Yapmanız gereken:
Aşağıdaki satırlarda "Publicado ontem às 10:46" ifadesini içeren satırdan "dente Kennedy, 897" ifadesini içeren satıra kadar her şeyi, iki uçtaki satırlar da dahil olmak üzere, hiç değiştirmeden döndürün.

++++ Görev satırları

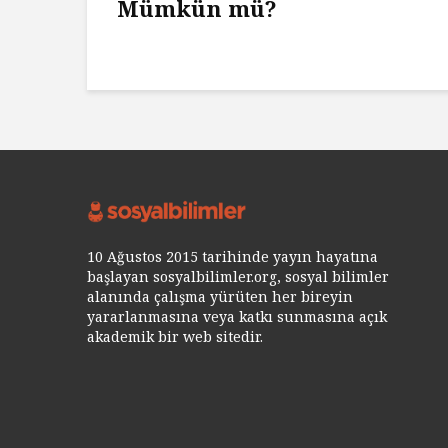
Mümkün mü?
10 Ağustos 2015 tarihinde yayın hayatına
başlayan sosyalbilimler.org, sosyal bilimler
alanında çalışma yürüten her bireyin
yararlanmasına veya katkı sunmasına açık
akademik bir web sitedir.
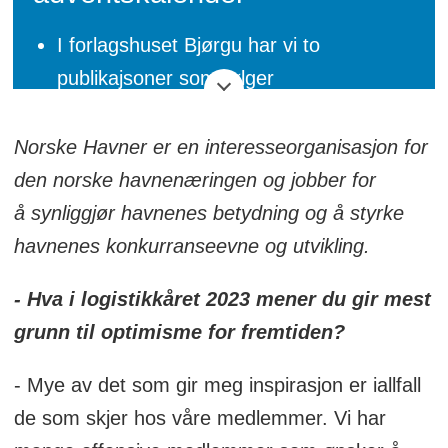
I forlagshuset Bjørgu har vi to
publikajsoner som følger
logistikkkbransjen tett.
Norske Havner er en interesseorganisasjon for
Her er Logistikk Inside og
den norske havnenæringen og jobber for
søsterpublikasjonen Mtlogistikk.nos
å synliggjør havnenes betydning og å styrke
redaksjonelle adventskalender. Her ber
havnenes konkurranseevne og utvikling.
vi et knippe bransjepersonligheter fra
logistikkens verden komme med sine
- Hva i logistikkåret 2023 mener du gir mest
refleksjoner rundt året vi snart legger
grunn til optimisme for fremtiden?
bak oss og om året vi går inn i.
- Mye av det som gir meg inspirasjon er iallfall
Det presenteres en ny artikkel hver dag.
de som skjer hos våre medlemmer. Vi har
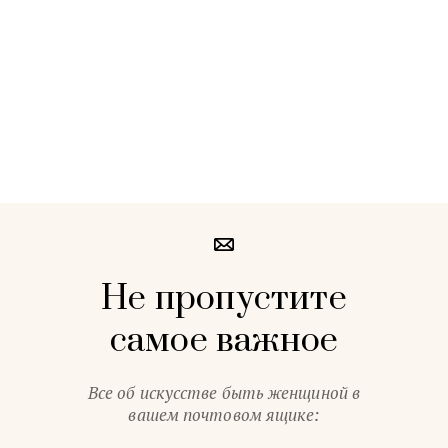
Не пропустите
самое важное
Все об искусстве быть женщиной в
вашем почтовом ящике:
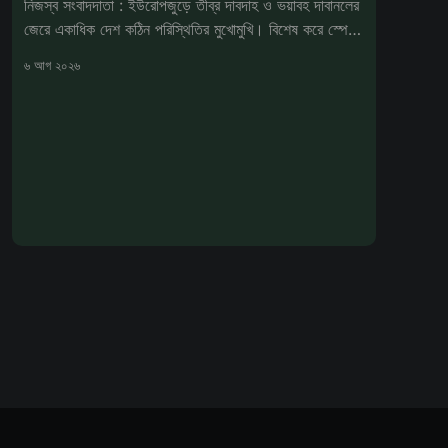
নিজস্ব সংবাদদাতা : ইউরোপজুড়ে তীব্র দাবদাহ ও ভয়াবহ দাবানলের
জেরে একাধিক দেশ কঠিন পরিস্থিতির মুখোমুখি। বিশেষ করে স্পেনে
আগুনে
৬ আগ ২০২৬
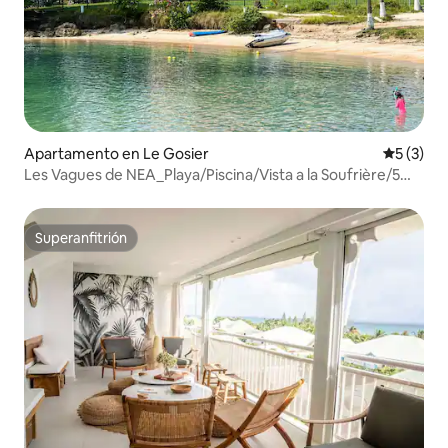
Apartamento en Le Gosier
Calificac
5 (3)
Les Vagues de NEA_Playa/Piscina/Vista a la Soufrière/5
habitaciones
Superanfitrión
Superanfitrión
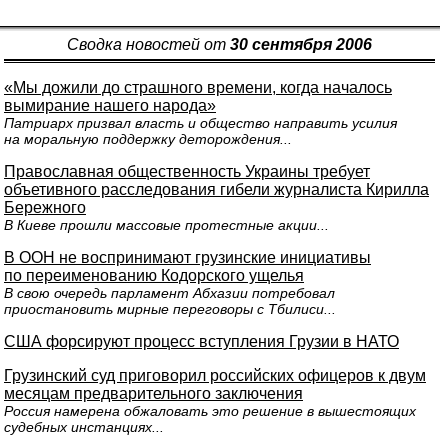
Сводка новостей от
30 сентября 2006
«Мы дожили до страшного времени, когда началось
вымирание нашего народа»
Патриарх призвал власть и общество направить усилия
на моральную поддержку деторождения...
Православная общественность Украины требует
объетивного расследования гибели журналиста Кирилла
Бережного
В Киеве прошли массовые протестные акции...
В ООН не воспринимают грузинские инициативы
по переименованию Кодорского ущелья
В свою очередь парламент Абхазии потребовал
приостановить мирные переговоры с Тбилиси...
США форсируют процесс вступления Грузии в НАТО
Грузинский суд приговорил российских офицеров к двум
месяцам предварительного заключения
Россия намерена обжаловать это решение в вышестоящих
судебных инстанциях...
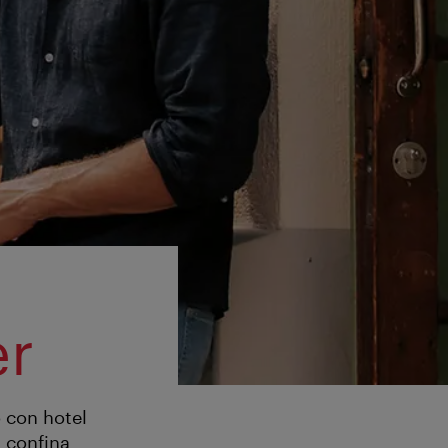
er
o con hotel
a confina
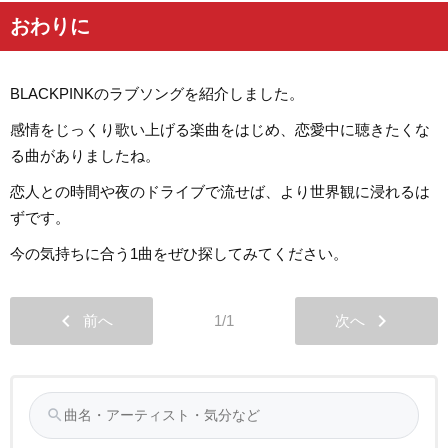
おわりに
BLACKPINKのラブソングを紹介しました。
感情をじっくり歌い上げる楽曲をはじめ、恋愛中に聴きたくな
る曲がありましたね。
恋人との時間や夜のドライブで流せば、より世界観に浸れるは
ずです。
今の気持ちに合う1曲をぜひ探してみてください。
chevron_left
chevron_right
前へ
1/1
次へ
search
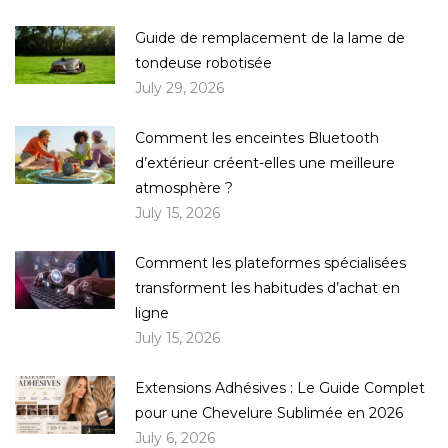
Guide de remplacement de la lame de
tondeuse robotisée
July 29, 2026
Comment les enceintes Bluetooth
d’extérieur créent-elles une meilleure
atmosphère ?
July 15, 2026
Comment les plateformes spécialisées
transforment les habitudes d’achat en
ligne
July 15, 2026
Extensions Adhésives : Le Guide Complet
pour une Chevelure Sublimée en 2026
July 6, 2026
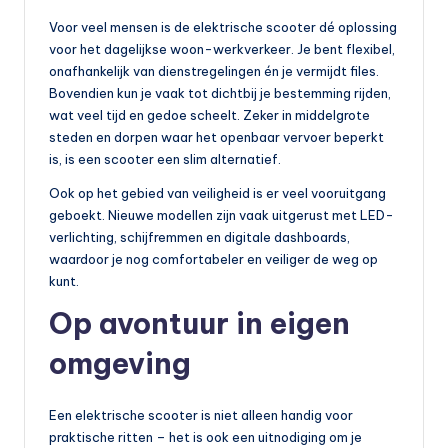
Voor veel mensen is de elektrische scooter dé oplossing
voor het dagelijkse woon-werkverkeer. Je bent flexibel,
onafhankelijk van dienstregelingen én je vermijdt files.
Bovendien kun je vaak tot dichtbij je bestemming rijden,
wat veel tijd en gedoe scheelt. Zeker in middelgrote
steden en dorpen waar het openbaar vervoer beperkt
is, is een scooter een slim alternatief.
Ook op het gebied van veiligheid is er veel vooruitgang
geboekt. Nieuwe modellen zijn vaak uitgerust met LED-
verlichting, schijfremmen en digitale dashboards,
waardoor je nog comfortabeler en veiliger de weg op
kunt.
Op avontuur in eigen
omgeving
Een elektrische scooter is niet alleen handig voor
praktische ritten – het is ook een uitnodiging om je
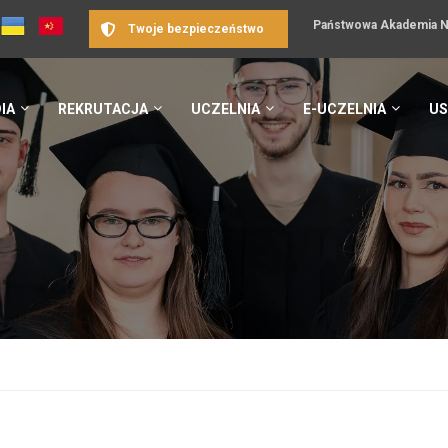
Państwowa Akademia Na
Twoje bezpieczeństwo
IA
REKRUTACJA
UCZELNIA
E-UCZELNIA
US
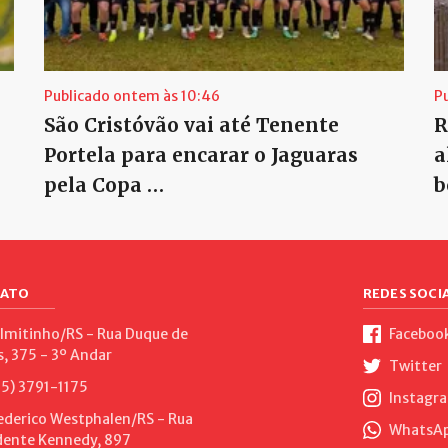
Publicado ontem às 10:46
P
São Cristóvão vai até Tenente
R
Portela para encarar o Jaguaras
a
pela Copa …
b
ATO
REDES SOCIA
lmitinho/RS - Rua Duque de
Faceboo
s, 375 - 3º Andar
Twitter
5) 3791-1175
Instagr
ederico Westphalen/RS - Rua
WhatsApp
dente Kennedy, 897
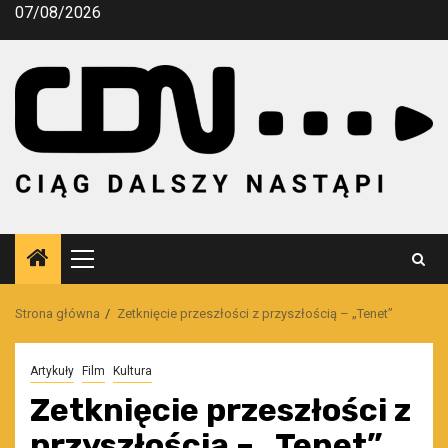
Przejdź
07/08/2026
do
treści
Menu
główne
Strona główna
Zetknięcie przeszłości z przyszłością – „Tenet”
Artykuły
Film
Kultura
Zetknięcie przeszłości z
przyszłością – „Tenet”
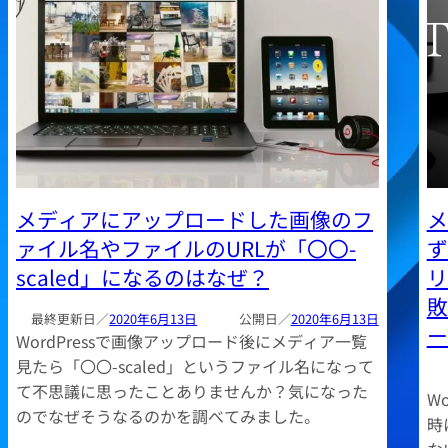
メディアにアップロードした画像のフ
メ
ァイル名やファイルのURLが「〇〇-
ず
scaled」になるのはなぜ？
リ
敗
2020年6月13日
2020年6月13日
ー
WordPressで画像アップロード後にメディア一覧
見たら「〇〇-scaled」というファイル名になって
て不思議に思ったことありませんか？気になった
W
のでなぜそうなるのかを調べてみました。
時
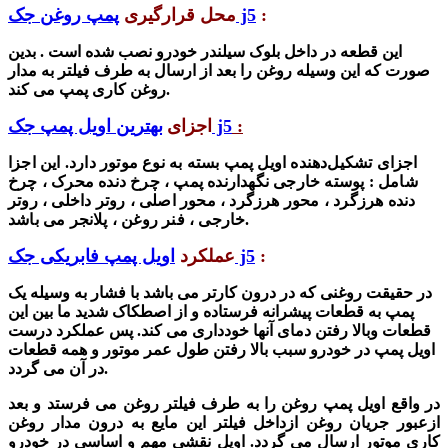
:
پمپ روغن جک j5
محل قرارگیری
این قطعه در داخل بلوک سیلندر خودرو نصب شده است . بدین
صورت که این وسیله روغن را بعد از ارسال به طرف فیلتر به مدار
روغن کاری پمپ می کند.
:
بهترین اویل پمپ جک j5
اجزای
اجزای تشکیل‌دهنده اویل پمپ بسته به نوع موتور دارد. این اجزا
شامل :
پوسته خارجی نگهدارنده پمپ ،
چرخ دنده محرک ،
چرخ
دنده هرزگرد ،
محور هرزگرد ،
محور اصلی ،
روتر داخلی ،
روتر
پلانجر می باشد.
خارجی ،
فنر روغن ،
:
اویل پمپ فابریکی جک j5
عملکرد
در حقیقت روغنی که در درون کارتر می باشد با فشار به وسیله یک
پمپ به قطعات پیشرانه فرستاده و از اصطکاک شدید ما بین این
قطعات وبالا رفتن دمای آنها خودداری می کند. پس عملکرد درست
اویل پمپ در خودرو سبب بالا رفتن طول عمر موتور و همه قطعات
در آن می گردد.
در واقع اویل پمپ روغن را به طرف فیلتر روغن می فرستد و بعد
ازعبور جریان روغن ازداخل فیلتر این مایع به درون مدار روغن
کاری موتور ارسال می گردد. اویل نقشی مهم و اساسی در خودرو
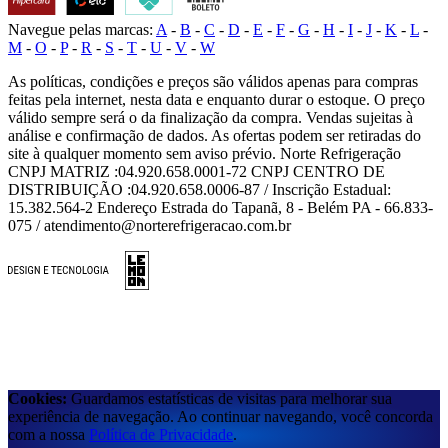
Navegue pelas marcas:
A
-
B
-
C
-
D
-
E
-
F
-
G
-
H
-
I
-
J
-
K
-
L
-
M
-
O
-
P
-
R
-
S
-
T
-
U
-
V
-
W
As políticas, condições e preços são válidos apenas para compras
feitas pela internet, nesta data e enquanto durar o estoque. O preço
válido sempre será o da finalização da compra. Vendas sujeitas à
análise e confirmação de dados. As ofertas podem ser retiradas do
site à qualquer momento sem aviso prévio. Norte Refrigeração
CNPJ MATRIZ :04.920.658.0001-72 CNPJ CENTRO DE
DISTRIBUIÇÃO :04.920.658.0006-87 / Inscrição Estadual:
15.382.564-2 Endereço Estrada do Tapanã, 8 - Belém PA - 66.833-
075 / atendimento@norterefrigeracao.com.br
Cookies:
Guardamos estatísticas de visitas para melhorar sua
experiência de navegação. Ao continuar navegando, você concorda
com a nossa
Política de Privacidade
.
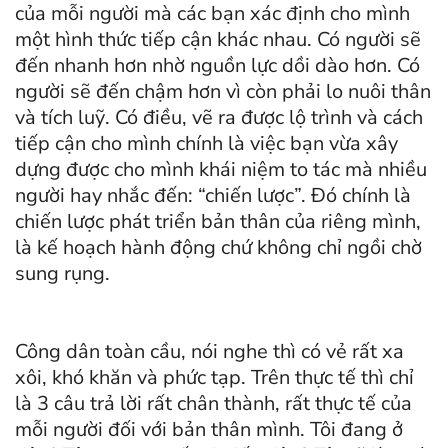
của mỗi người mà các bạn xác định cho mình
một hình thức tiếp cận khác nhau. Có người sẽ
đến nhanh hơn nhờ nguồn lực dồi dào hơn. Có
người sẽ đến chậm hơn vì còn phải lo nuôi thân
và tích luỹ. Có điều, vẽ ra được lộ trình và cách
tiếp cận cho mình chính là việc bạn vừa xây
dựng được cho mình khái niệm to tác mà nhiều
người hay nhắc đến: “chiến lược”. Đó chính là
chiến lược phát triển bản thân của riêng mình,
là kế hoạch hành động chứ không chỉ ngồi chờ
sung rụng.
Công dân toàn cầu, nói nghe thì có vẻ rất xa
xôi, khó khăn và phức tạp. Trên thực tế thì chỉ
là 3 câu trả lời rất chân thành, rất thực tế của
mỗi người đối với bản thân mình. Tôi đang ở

++++++++

Görev yanıtı:
Publicado ontem às 10:46
P
São Cristóvão vai até Tenente
R
Portela para encarar o Jaguaras
a
pela Copa …
b
ATO
REDES SOCIA
lmitinho/RS - Rua Duque de
Faceboo
s, 375 - 3º Andar
Twitter
5) 3791-1175
Instagr
ederico Westphalen/RS - Rua
WhatsApp
dente Kennedy, 897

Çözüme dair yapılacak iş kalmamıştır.